One class in all languages｜NARA Institute of Science and Technology

Advances in communication technology have had a major impact in all sorts of industries, but perhaps none bigger than in education. Now anyone from around the world can listen live to a Nobel Prize Laureate lecture or earn credits from the most reputable universities with nothing more than internet access. However, the possible information to be gained from watching and listening online is lost if the audience cannot understand the language of the lecturer. To solve this problem, scientists at the Nara Institute of Science and Technology (NAIST), Japan, presented a solution with new machine learning at the 240th meeting of the Special Interest Group of Natural Language Processing, Information Processing Society of Japan (IPSJ SIG-NL).

Machine translation systems have made it remarkably simple for someone to ask for directions to their hotel in a language they have never heard or seen before. Sometimes the systems can make amusing and innocent errors, but overall achieve coherent communication, at least for short exchanges usually only a sentence or two long. In the case of a presentation that can extend past an hour, for example, an academic lecture, they are far less robust.

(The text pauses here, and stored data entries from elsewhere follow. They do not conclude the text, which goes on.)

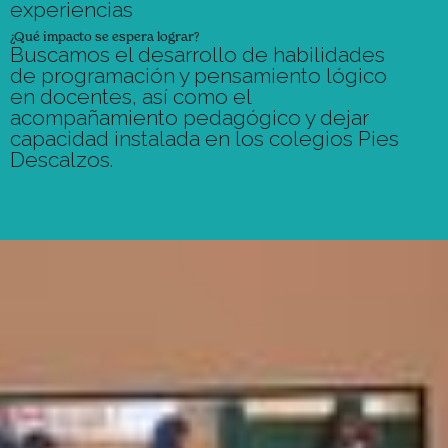
experiencias
¿Qué impacto se espera lograr?
Buscamos el desarrollo de habilidades
de programación y pensamiento lógico
en docentes​, así como el
acompañamiento pedagógico y dejar
capacidad instalada en los colegios Pies
Descalzos.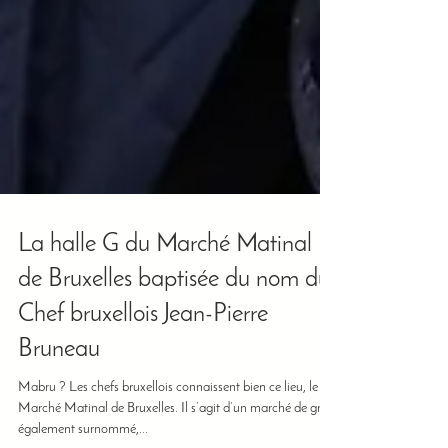
La halle G du Marché Matinal
de Bruxelles baptisée du nom du
Chef bruxellois Jean-Pierre
Bruneau
Mabru ? Les chefs bruxellois connaissent bien ce lieu, le
Marché Matinal de Bruxelles. Il s’agit d’un marché de gros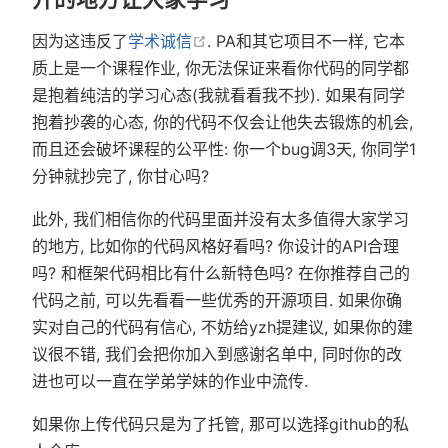
在新窗口中打开
因为这违反了
学术诚信
. PA和其它项目不一样, 它本
质上是一个课程作业, 你无法保证来看你代码的同学都
是抱着纯洁的学习心态(我就看看我不抄). 如果有同学
抱着抄袭的心态, 你的代码不仅会让他失去锻炼的机会,
而且还会破坏课程的公平性: 你一个bug调3天, 你同学1
分钟就抄完了, 你甘心吗?
此外, 我们相信你的代码里面并没有太多值得大家学习
的地方, 比如你的代码风格好看吗? 你设计的API合理
吗? 和框架代码相比有什么新特色吗? 在你推荐自己的
代码之前, 可以先看看一些优秀的开源项目. 如果你确
实对自己的代码有信心, 不妨给yzh提建议, 如果你的建
议很不错, 我们会把你加入到感谢名单中, 同时你的改
进也可以一直在学弟学妹的作业中流传.
如果你上传代码只是为了托管, 那可以选择github的私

"NAIST has 20% foreign students and, while the number of English classes is expanding, the options these students have are limited by their Japanese ability," explains NAIST Professor Satoshi Nakamura, who led the study.

Nakamura's research group acquired 46.5 hours of archived lecture videos from NAIST with their transcriptions and English translations, and developed a deep learning-based system to transcribe Japanese lecture speech and to translate it into English. While watching the videos, users would see subtitles in Japanese and English that matched the lecturer's speaking.

One might expect the ideal output would be simultaneous translations that could be done with live presentations. However, live translations limit the processing time and thus the accuracy.

"Because we are putting videos with subtitles in the archives, we found better translations by creating subtitles with a longer processing time," he says.

The archived footage used for the evaluation consisted of lectures from robotics, speech processing and software engineering. Interestingly, the word error rate in speech recognition correlated to disfluency in the lecturers' speech. Another factor from the different error rates was the length of time speaking without pause. The corpus used for the training was still insufficient and should be developed more for further improvements.

"Japan wants to increase its international students and NAIST has a great opportunity to be a leader in this endeavor. Our project will not only improve machine translation, it will also bring bright minds to the country," he continued.